So I witnessed a Col. Nathan R. Jessep moment at the Tavistock Cup yesterday.

The Tavistock event, for those who have better things to do, is an annual two-day Ryder Cup-style golf tournament between members of Isleworth Country Club and Lake Nona Golf & Country Club, both located in Orlando and both owned by British billionaire Joe Lewis and his Tavistock Group.  It’s become one of the hottest tickets in town, mostly because said tickets cannot be purchased.  The Tavistock Cup is invitation-only, so you gotta know somebody or know somebody who knows somebody.

One of the great attractions of this event is the intimacy.  With a crowd that probably barely exceeds 4,000 people and nearly unrestricted access to the course and the players, it’s a rare opportunity to see the best players in the world up close—and I mean *really* up close.  I literally had to take a step backwards on the 14th tee at Lake Nona yesterday to give Tiger Woods room for a practice swing.  And yes, I’ll be repeating that line for the rest of my life.

The Tavistock people absolutely lavish the players with every conceivable perk and luxury, up to and including the now-iconic helicopter rides back and forth between the two clubs:


...which is pretty cool, I have to admit.  (Photo credit: Getty Images)

In an effort to provide these elite players with a relaxed, collegial environment, Tavistock insists upon no cell phones or cameras anywhere on the property.  It’s printed on the badges, in the programs, and on the pairing sheets.  One cannot miss it.

Yet, this crowd being what it is, everybody ignores that policy and brings cell phones and/or cameras.  Fortunately, the marshalls who work the course aren’t naive, especially the ones who walk with Tiger’s group.  They know full well that a snapshot of Tiger at close range would be worth the risk of flaunting Tavistock’s policy, and they also know that seeing Stevie throw a well-heeled patron into Lake Nona might speak ill of the event.

So every time Tiger stepped onto a tee box yesterday, the marshall would step forward and announce loudly, “Please put down all cell phones and cameras.”  In fact, he said it at least twice.  In other words: please put away the cell phones and cameras that we ordered you not to bring, lest Tiger and his caddie become irate. 

First thing I thought of when I heard that?  Lt. Daniel Kaffee nailing Col. Jessep to the wall: “If you gave an order that Santiago wasn’t to be touched, and your orders are always followed, then why would he be in danger?  Why would it be necessary to transfer him off the base?”

This is how my mind works, by the way.  My wife reeeeeeeeeaaallly hates watching movies with me.
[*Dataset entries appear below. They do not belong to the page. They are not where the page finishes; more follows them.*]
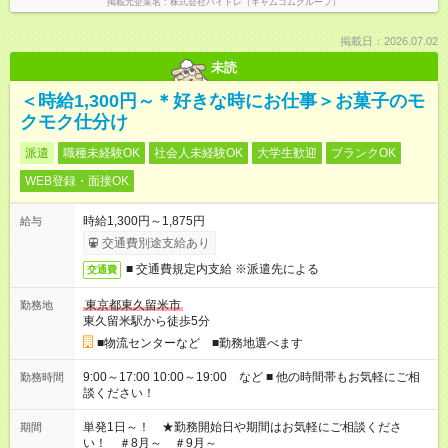
掲載元企業名
株式会社バイトレ（キャムコムグループ）
掲載日：2026.07.02
未読
＜時給1,300円～＊好きな時にお仕事＞お菓子のモ
クモク仕分け
派遣
職種未経験OK
社会人未経験OK
大学生歓迎
ブランクOK
WEB登録・面接OK
時給1,300円～1,875円
給与
交通費別途支給あり
■ 交通費規定内支給 ※派遣先による
交通費
東京都東久留米市
勤務地
東久留米駅から徒歩5分
■物流センターなど ■勤務地選べます
9:00～17:00 10:00～19:00 など ■ 他の時間帯もお気軽にご相
勤務時間
談ください！
単発1日～！ ★勤務開始日や期間はお気軽にご相談くださ
期間
い！ ＃8月～ ＃9月～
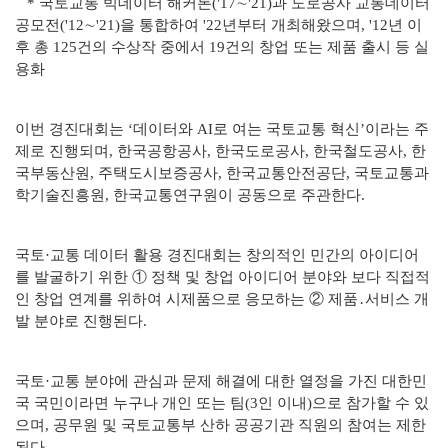
* 국토교통 빅데이터 해커톤('17∼'21)과 도로공사 교통데이터
공모전('12∼'21)을 통합하여 '22년부터 개최해왔으며, '12년 이
후 총 125건의 수상작 중에서 19건의 창업 또는 제품 출시 등 실
용화
이번 경진대회는 ‘데이터와 AI로 여는 국토교통 혁신’이라는 주
제로 진행되며, 한국공항공사, 한국도로공사, 한국철도공사, 한
국부동산원, 주택도시보증공사, 한국교통안전공단, 국토교통과
학기술진흥원, 한국교통연구원이 공동으로 주관한다.
국토·교통 데이터 활용 경진대회는 창의적인 민간의 아이디어
를 발굴하기 위한 ① 정책 및 창업 아이디어 분야와 보다 직접적
인 창업 연계를 위하여 시제품으로 응모하는 ② 제품․서비스 개
발 분야로 진행된다.
국토·교통 분야에 관심과 문제 해결에 대한 열정을 가진 대한민
국 국민이라면 누구나 개인 또는 팀(3인 이내)으로 참가할 수 있
으며, 공무원 및 국토교통부 산하 공공기관 직원의 참여는 제한
된다.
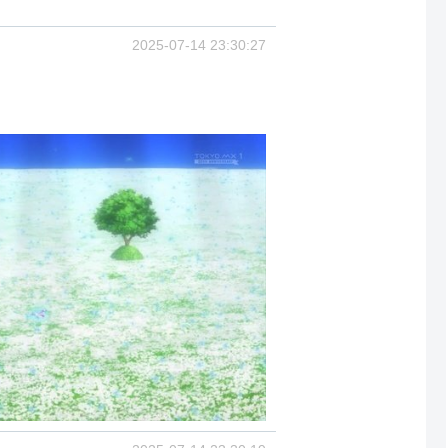
2025-07-14 23:30:27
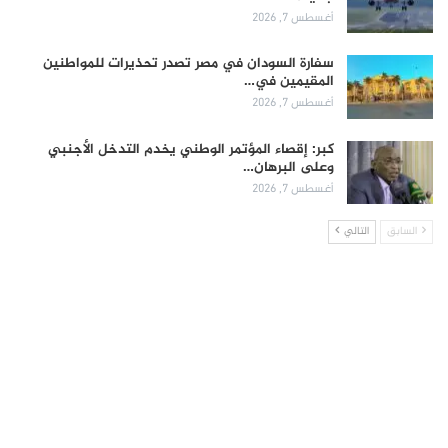
أغسطس 7, 2026
سفارة السودان في مصر تصدر تحذيرات للمواطنين
المقيمين في…
أغسطس 7, 2026
كبر: إقصاء المؤتمر الوطني يخدم التدخل الأجنبي
وعلى البرهان…
أغسطس 7, 2026
السابق
التالي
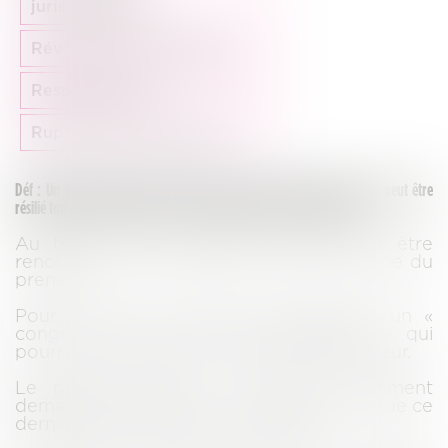
jurisprudence
Révocation du dirigeant
Responsabilité
Rupture des pourparlers
Déf : Un bail commercial est conclu pour une durée de 9 années. Il peut être
résilié tous les 3 ans sous réserve de respecter certaines conditions
.
Au terme des 9 années, le bail peut être
renouvelé à la demande du bailleur comme du
preneur.
Pour ce faire, le bailleur doit signifier un «
congé avec offre de renouvellement » qui
pourra être accepté ou refusé par le Preneur.
Le preneur quant à lui devra simplement
demander au bailleur le renouvellement, que ce
dernier pourra ou non lui accorder.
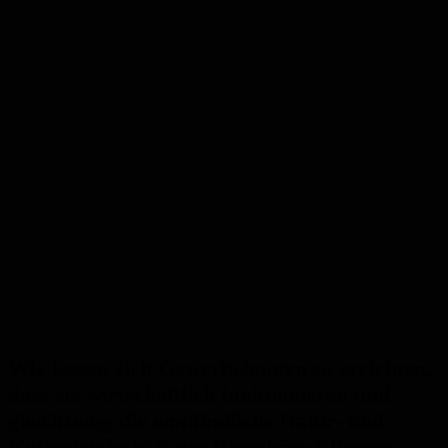
Wie lassen sich Gewerbebauten so errichten,
dass sie wirtschaftlich funktionieren und
gleichzeitig die empfindliche Natur- und
Kulturlandschaft der Biosphäre Bliesgau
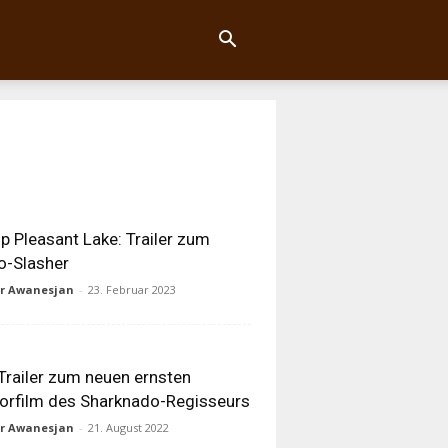
 Pleasant Lake: Trailer zum
o-Slasher
ur Awanesjan
-
23. Februar 2023
 Trailer zum neuen ernsten
orfilm des Sharknado-Regisseurs
ur Awanesjan
-
21. August 2022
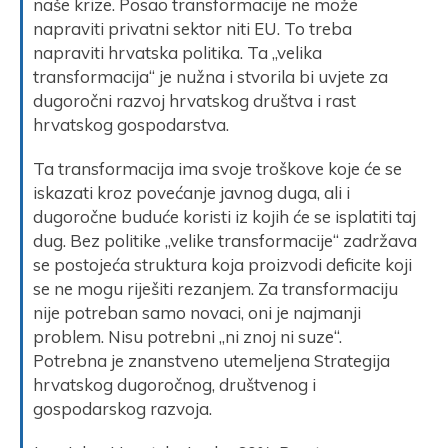
naše krize. Posao transformacije ne može
napraviti privatni sektor niti EU. To treba
napraviti hrvatska politika. Ta „velika
transformacija“ je nužna i stvorila bi uvjete za
dugoročni razvoj hrvatskog društva i rast
hrvatskog gospodarstva.
Ta transformacija ima svoje troškove koje će se
iskazati kroz povećanje javnog duga, ali i
dugoročne buduće koristi iz kojih će se isplatiti taj
dug. Bez politike „velike transformacije“ zadržava
se postojeća struktura koja proizvodi deficite koji
se ne mogu riješiti rezanjem. Za transformaciju
nije potreban samo novaci, oni je najmanji
problem. Nisu potrebni „ni znoj ni suze“.
Potrebna je znanstveno utemeljena Strategija
hrvatskog dugoročnog, društvenog i
gospodarskog razvoja.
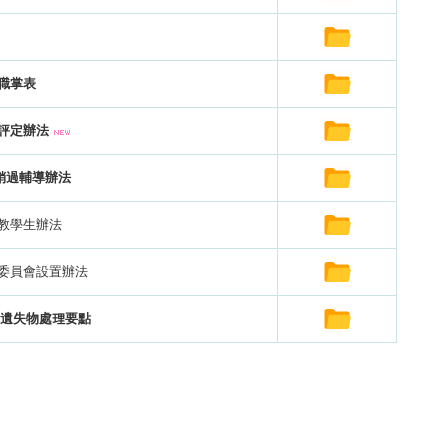
職掌表
評定辦法
銷過輔導辦法
教學生辦法
委員會設置辦法
 遺失物處理要點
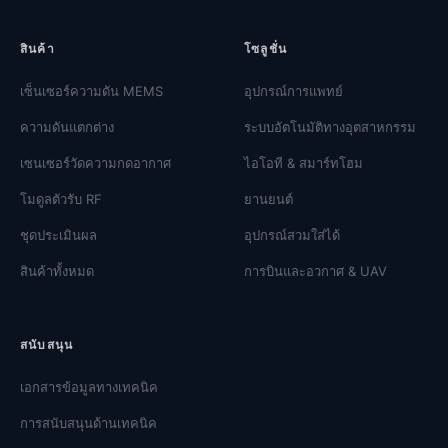
สินค้า
โซลูชั่น
เซ็นเซอร์ความดัน MEMS
อุปกรณ์การแพทย์
ความดันแตกต่าง
ระบบอัตโนมัติทางอุตสาหกรรม
เซนเซอร์วัดความกดอากาศ
ไอโอที & สมาร์ทโฮม
โมดูลตัวรับ RF
ยานยนต์
ชุดประเมินผล
อุปกรณ์สวมใส่ได้
สินค้าทั้งหมด
การบินและอวกาศ & UAV
สนับสนุน
เอกสารข้อมูลทางเทคนิค
การสนับสนุนด้านเทคนิค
Anyway, seeing Tiger up close is pretty fascinating, especially in relation to all of the other star players in close proximity.  Every eye on the golf course is fixed on Woods, and he’s got to know it.  So, too, do the other players, who I think secretly enjoy the fact that he’s there to divert the attention.  What struck me the most, other than the ridiculous skill level of every player in the event, is the ‘normalcy’ of Woods while in the company of fellow pros. 

On that same tee where I had to step back to avoid a Nike driver to the noggin, Woods and Charles Howell III were discussing how long it would take them to finish the round (they had a long wait on the tee, as the 14th at Nona is a drivable par-4).  Apparently, their over/under on completing the round had been set at 5:45pm; it being about 3:45 in the afternoon at the time, and with only 5 holes to go, Woods was convinced that his selection (the under) was a mortal lock.  Apparently, Woods had somewhere he was supposed to be later that evening.

(There may or may not have been actual money riding on this over/under; I couldn’t gather from their conversation if this was just for fun or if they had actually put a bet on it.  It wouldn’t surprise me at all if there was actual coin on the line.  Tour pros are notorious for betting on anything and everything during practice rounds, and the rumor out there yesterday was that the unofficial handle between players, while not approaching the ‘official’ $3.5 million purse, was plenty big enough.  But that’s just (ahem) a rumor.)

As the 5:45 over/under discussion heated up, Howell turned to Woods and said, “Pards, you’re toast.”  He then promised to take 30 minutes over every tee shot from that point forward and grind over every putt like it was Sunday at Augusta.  Tiger cracked up.  It was the kind of needling that you and I would do during a Sunday afternoon round at the local muni, up to and including the speculation on whether or not we’d be home in time for dinner (and avoid the evil eye from the missus).

It was just guys playing golf.  Only it wasn’t just guys, it was Tiger Freaking Woods and Charles Howell III, two professionals whose combined career earnings exceed $120 million (that’s mostly Tiger).  The fact that all of this occurred within earshot of civilians like me and my two golf buddies in attendance is what makes the Tavistock Cup so unique.  I guess you had to be there.  I’m glad I was.